L’enjeu de la formation
Bien que de taille plus modeste avec 12 000 références, le réseau TVI mise, pour sa part, sur la formation des techniciens pour standardiser la qualité des prestations de ses 95 centres de réparations indépendants dont le dernier vient d’ouvrir à Outreau (62) . « Tous ces établissements proposent des prestations communes et un même niveau d’équipement, par exemple des outils de diagnostic, réparation et entretien », fait valoir Benoît Migeon, directeur général de TVI. Le groupe accompagne en effet ses adhérents dans le choix du matériel, l’adoption des bonnes pratiques ainsi qu’un catalogue dynamique de formations. A cet égard, AD Poids Lourds intensifie sa démarche de formation : « Nous avons ouvert notre école dont la première promotion de douze personnes a démarré en février 2023 et la seconde en octobre dernier. Nous accompagnons ces Bac Pro en maintenance des VI au travers d’un certificat de qualification professionnelle (CQP) qui est l’équivalent d’un Bac+2 », précise Guillaume Faurès Fustel de Coulanges.

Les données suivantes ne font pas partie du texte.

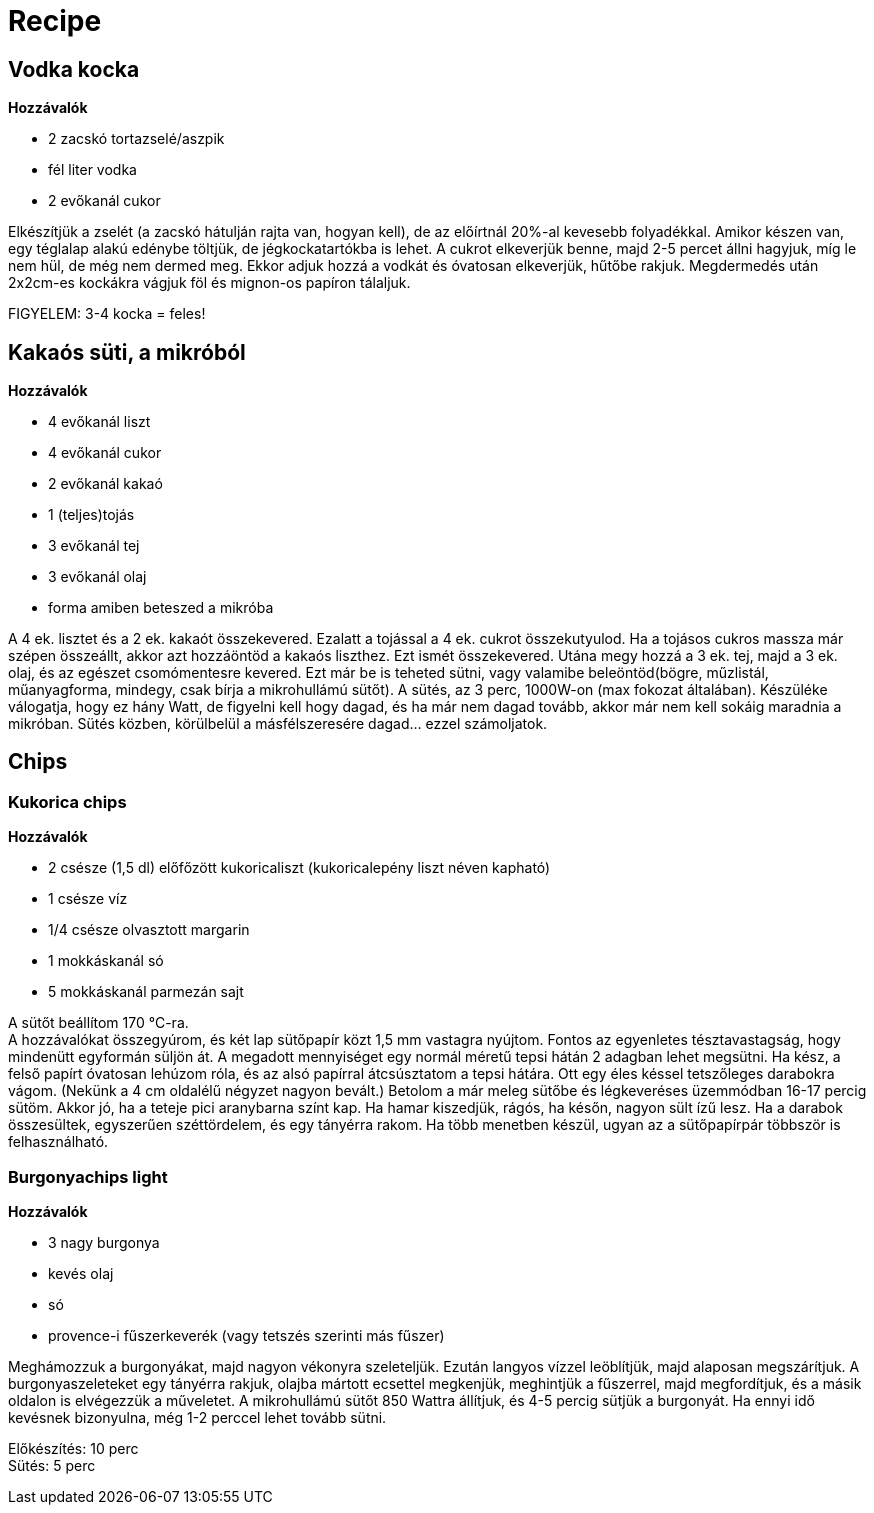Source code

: = Recipe


== Vodka kocka

*Hozzávalók*

* 2 zacskó tortazselé/aszpik
* fél liter vodka
* 2 evőkanál cukor


Elkészítjük a zselét (a zacskó hátulján rajta van, hogyan kell), de az előírtnál 20%-al kevesebb folyadékkal. Amikor készen van, egy téglalap alakú edénybe töltjük, de jégkockatartókba is lehet. A cukrot elkeverjük benne, majd 2-5 percet állni hagyjuk, míg le nem hül, de még nem dermed meg. Ekkor adjuk hozzá a vodkát és óvatosan elkeverjük, hűtőbe rakjuk. Megdermedés után 2x2cm-es kockákra vágjuk föl és mignon-os papíron tálaljuk.

FIGYELEM: 3-4 kocka = feles!


== Kakaós süti, a mikróból

*Hozzávalók*

* 4 evőkanál liszt
* 4 evőkanál cukor
* 2 evőkanál kakaó
* 1 (teljes)tojás
* 3 evőkanál tej
* 3 evőkanál olaj
* forma amiben beteszed a mikróba

A 4 ek. lisztet és a 2 ek. kakaót összekevered. Ezalatt a tojással a 4 ek. cukrot összekutyulod.
Ha a tojásos cukros massza már szépen összeállt, akkor azt hozzáöntöd a kakaós liszthez.
Ezt ismét összekevered. Utána megy hozzá a 3 ek. tej, majd a 3 ek. olaj, és az egészet csomómentesre kevered.
Ezt már be is teheted sütni, vagy valamibe beleöntöd(bögre, műzlistál, műanyagforma, mindegy, csak bírja a mikrohullámú sütőt).
A sütés, az 3 perc, 1000W-on (max fokozat általában). Készüléke válogatja, hogy ez hány Watt, de figyelni kell hogy dagad,
és ha már nem dagad tovább, akkor már nem kell sokáig maradnia a mikróban.
Sütés közben, körülbelül a másfélszeresére dagad... ezzel számoljatok.


== Chips


=== Kukorica chips

*Hozzávalók*

* 2 csésze (1,5 dl) előfőzött kukoricaliszt (kukoricalepény liszt néven kapható)
* 1 csésze víz
* 1/4 csésze olvasztott margarin
* 1 mokkáskanál só
* 5 mokkáskanál parmezán sajt

A sütőt beállítom 170 °C-ra. +
A hozzávalókat összegyúrom, és két lap sütőpapír közt 1,5 mm vastagra nyújtom. Fontos az egyenletes tésztavastagság, hogy mindenütt egyformán süljön át. A megadott mennyiséget egy normál méretű tepsi hátán 2 adagban lehet megsütni.
Ha kész, a felső papírt óvatosan lehúzom róla, és az alsó papírral átcsúsztatom a tepsi hátára. Ott egy éles késsel tetszőleges darabokra vágom. (Nekünk a 4 cm oldalélű négyzet nagyon bevált.)  Betolom a már meleg sütőbe és légkeveréses üzemmódban 16-17 percig sütöm. Akkor jó, ha a teteje pici aranybarna színt kap. Ha hamar kiszedjük, rágós, ha későn, nagyon sült ízű lesz.
Ha a darabok összesültek, egyszerűen széttördelem, és egy tányérra rakom. Ha több menetben készül, ugyan az a sütőpapírpár többször is felhasználható.


=== Burgonyachips light

*Hozzávalók*

* 3 nagy burgonya
* kevés olaj
* só
* provence-i fűszerkeverék (vagy tetszés szerinti más fűszer)

Meghámozzuk a burgonyákat, majd nagyon vékonyra szeleteljük. Ezután langyos vízzel leöblítjük, majd alaposan megszárítjuk. A burgonyaszeleteket egy tányérra rakjuk, olajba mártott ecsettel megkenjük, meghintjük a fűszerrel, majd megfordítjuk, és a másik oldalon is elvégezzük a műveletet. A mikrohullámú sütőt 850 Wattra állítjuk, és 4-5 percig sütjük a burgonyát. Ha ennyi idő kevésnek bizonyulna, még 1-2 perccel lehet tovább sütni.

Előkészítés: 10 perc +
Sütés: 5 perc
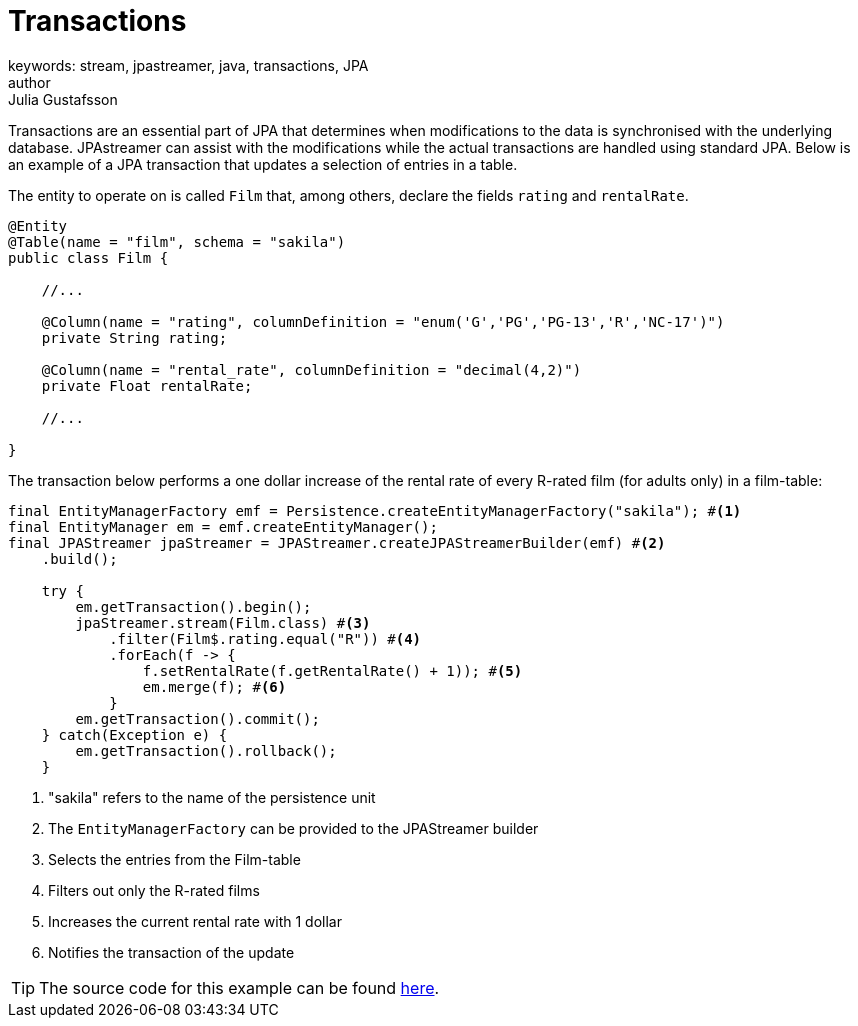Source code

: = Transactions
keywords: stream, jpastreamer, java, transactions, JPA
author: Julia Gustafsson
:reftext: Transactions
:navtitle: Transactions
:source-highlighter: highlight.js

Transactions are an essential part of JPA that determines when modifications to the data is synchronised with the underlying database. JPAstreamer can assist with the modifications while the actual transactions are handled using standard JPA. Below is an example of a JPA transaction that updates a selection of entries in a table.

The entity to operate on is called `Film` that, among others, declare the fields `rating` and `rentalRate`.

[source, java]
----

@Entity
@Table(name = "film", schema = "sakila")
public class Film {

    //...

    @Column(name = "rating", columnDefinition = "enum('G','PG','PG-13','R','NC-17')")
    private String rating;

    @Column(name = "rental_rate", columnDefinition = "decimal(4,2)")
    private Float rentalRate;

    //...

}
----

The transaction below performs a one dollar increase of the rental rate of every R-rated film (for adults only) in a film-table:

[source, java]
----

final EntityManagerFactory emf = Persistence.createEntityManagerFactory("sakila"); #<1>
final EntityManager em = emf.createEntityManager();
final JPAStreamer jpaStreamer = JPAStreamer.createJPAStreamerBuilder(emf) #<2>
    .build();

    try {
        em.getTransaction().begin();
        jpaStreamer.stream(Film.class) #<3>
            .filter(Film$.rating.equal("R")) #<4>
            .forEach(f -> {
                f.setRentalRate(f.getRentalRate() + 1)); #<5>
                em.merge(f); #<6>
            }
        em.getTransaction().commit();
    } catch(Exception e) {
        em.getTransaction().rollback();
    }

----
<1> "sakila" refers to the name of the persistence unit
<2> The `EntityManagerFactory` can be provided to the JPAStreamer builder
<3> Selects the entries from the Film-table
<4> Filters out only the R-rated films
<5> Increases the current rental rate with 1 dollar
<6> Notifies the transaction of the update

TIP: The source code for this example can be found link:https://github.com/speedment/jpa-streamer-demo/blob/master/src/main/java/com/speedment/jpastreamer/demo/TransactionDemo.java[here].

Outre l’adaptation constante aux évolutions technologique des produits, l’enjeu de la formation porte sur l’accompagnement des transporteurs à se conformer à l’entrée en vigueur en 2024 des dispositifs de sécurité obligatoires à bord des VI : surveillance de la pression des pneus, avertissement de perte d’attention ou de somnolence, adaptation intelligente de la vitesse, automatisation du freinage d’urgence, radar et caméra de recul, warnings en cas de freinage brutal d’urgence, angles morts… « Les catalogues de formation sont en train de se constituer, confie Guillaume Faurès Fustel de Coulanges. Nous les aurons dans le cours de l’année. » Autre enjeu : la décarbonation des véhicules. « L’adaptation des véhicules au B100 ou au HVO est déjà bien maîtrisée », souligne Jérôme Brunner. Quant au rétrofit électrique à batterie ou à hydrogène, elle ne fait l’objet que d’expérimentations. A cet égard, citons la récente alliance du fabricant de pneumatiques Bridgestone et l’éditeur de gestion de flotte Webfleet pour créer une plateforme de services dédiée aux véhicules électriques, y compris les poids lourds.